Much of the conference, however, was reports from various member trades’ councils, which was were we from Barnet were contributing. We heard from:
- Hastings TUC, which has established an Unemployed Workers Centre, both giving advice to unemployed workers and recruiting them into the movement. The resulting new members have enabled Unite Community to establish a brand new branch in the region. HTUC’s next new project is a multi-union learning centre in the area. Derek Hansford, speaking for HTUC, said he believed that this year’s 20th of June Peoples’ Assembly Against Austerity demonstration was the day that the new movement against austerity began in earnest.
- Bedford & District TUC, which returned from obscurity in the wake of the the election of the Tory-LibDem government in 2010, and has had “half a decade” of struggle. Like us in Barnet, BDTUC has become a primary organiser of local demonstrations against cuts and privatisation in the area, where they previously weren’t taking place at all.

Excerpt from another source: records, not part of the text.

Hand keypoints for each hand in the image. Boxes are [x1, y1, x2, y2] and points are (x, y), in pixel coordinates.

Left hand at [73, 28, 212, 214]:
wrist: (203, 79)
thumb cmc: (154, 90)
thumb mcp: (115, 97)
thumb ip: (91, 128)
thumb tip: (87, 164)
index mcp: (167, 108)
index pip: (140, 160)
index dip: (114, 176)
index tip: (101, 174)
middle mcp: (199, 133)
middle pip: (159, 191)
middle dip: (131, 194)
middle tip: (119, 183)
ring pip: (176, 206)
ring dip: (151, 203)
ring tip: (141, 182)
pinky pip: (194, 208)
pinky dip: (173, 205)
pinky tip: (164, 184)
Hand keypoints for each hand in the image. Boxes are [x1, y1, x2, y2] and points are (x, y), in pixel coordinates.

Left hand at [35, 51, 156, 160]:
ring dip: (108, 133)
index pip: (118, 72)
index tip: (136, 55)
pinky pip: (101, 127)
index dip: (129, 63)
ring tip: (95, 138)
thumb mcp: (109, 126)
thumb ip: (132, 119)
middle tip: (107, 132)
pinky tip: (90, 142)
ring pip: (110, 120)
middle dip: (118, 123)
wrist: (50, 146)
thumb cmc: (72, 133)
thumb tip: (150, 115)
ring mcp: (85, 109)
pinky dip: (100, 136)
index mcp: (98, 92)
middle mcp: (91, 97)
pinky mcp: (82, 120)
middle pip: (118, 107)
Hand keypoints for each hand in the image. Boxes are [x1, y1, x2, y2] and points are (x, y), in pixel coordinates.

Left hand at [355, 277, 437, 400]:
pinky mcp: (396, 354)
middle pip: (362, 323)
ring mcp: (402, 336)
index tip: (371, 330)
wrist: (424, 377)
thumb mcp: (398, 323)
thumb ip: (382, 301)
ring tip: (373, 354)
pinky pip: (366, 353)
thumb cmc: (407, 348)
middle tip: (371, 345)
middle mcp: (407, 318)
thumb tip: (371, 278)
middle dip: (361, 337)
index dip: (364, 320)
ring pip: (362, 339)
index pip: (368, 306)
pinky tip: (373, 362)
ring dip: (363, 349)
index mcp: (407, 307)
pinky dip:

They also have renewed links with the local Labour Party and pushing for more pro-trades union policies.
- Bromley Trades Union Council, who face a radical rightwing Tory local administration that seeks to model itself on our own in Barnet! Like public sector workers in Barnet, Bromley workers have been forced to fight for their rights and the TUC has been a key source of support, as well as holding to account the toothless “scrutiny committees” that are setting up dangerously light-touch contracts with outsourced private service providers, much like our own.
Our own experiences from Barnet got a superb response, with our very effective model of the trades’ council working in a united front with, but not running or dominating, a range of democratic campaigns like BAPS and the Save Our Libraries Campaign. It was worth reflecting, despite the serious struggles we still have to wage here, on some of the things we have achieved. These include defeating the infamous Tory extremist Brian Coleman, who’s sudden downfall in 2012 is well remembered by trades unionists throughout London (particularly the FBU!).
The conference finished with a discussion about next years’ May Day events, with local groups being strongly urged to organise their own activities. Along with much else from today, this is something we must take away and discuss.